Why is this simple linear regression with only two variables so hard to converge during gradient descent?

In short, I was working on some problems whose most degenerate forms can be linear. Hence I was able to reduce the non-converging cases to a very small linear regression problem that converges unreasonably slow with gradient descent.

I was under the impression that while solving linear optimization with gradient descent is not the most efficient way, it should nonetheless converge quite quickly and be a practical way to solve linear problems (so that non-linearities can be seamlessly added later). Among other things, linear regression is considered a standard introductory problem to gradient descent. Also many NNs are piece-wise linear. Now instead, I start to question the nature of my reality.

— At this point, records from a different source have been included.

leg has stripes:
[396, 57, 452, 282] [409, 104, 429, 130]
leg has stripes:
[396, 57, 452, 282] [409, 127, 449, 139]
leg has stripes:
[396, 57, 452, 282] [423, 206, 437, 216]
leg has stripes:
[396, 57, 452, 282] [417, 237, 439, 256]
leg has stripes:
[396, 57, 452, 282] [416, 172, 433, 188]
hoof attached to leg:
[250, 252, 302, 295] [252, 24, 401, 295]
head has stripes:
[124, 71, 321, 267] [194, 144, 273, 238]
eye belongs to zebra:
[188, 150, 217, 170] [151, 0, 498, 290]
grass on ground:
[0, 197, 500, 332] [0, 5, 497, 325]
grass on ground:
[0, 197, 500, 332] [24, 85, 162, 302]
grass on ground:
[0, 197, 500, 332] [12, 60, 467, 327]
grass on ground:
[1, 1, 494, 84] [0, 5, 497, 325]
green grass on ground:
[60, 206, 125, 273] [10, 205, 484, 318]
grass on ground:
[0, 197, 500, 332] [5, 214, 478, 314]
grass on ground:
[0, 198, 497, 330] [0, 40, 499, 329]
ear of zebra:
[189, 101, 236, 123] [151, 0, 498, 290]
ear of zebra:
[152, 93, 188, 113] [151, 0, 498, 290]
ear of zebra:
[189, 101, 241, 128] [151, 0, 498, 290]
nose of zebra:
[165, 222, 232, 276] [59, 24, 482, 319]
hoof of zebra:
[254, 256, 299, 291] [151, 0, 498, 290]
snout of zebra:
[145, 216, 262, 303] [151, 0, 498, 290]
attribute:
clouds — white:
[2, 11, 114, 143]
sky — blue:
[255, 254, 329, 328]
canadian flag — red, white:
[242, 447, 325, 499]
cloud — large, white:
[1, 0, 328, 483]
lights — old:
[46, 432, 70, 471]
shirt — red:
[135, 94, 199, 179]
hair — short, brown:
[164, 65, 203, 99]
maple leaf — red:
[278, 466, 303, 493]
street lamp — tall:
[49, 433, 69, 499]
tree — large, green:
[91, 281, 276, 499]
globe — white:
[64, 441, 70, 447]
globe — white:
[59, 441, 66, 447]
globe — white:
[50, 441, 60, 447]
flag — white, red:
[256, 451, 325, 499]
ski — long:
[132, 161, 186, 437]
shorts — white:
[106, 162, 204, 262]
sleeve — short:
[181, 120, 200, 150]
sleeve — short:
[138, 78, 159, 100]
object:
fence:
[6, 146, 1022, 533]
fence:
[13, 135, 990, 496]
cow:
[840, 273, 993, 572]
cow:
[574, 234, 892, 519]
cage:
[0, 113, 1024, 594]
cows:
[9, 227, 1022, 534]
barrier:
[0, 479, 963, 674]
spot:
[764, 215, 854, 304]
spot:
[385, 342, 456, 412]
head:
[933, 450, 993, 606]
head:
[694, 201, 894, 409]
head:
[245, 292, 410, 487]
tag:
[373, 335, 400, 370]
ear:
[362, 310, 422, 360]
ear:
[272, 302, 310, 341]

The problem is to minimize ||Ax-B||^2 (that is to solve Ax=B) like follows.
The loss starts at 100 and is expected to minimize to 0. Instead it converged impractically slow to be solvable with gradient descent.

import torch as t

A = t.tensor([
    [-2.4969e+02, -4.1511e+00],
    [-4.1511e+00, -2.0755e-01]])

B = t.tensor([-0., 10.])

#trivially solvable by lstsq
x_solved = t.linalg.lstsq(A,B)
print(x_solved)
#solution=tensor([  1.2000, -72.1824])
print("check if Ax=B", A@x_solved.solution-B)

def forward(x_):
    return (A@x_-B).pow(2).sum()

#sanity check with the lstsq solution
print("loss computed with the lstsq solution",forward(x_solved.solution))

x = t.zeros(2,requires_grad=True)
#learning_rate = 1e-7 #converging to 99.20282745361328 at T=1000000
#learning_rate = 1e-6 #converging to 92.60104370117188 at T=1000000
learning_rate = 1e-5 #converging to 46.44608688354492 at T=1000000
#learning_rate = 1.603e-5 # converging to 29.044937133789062 at T=1000000
#learning_rate = 1.604e-5 # diverging
#learning_rate = 1.605e-5 # inf
#learning_rate = 1.61e-5 # NaN
for T in range(1000001):
    loss = forward(x)
    if T % 100 == 0:
        print(T, loss.item(),end='\r')
    loss.backward()
    with t.no_grad():
        x -= learning_rate * x.grad
        x.grad = None
print('converging to',loss.item(),f'at T={T} with lr={learning_rate}')

I have already gone to extra lengths finding a good learning rate - for normal “tuning” one would only try values such as 1e-5 or 2e-6 rather than pinning down multiple digits just below the point of divergence.
I have also tried unrolling the expression and ultimately computing the derivatives symbolically, which seemed to suggest that the pytorch grad was correct - it would have been hard to imagine that pytorch today still has a bug manifesting in such a simple case anyway. On the other hand it really baffles me if mathematically gradient descent indeed has such a weakness. Not yet exhaustively, but none of the optimizers from torch.optim worked for me either.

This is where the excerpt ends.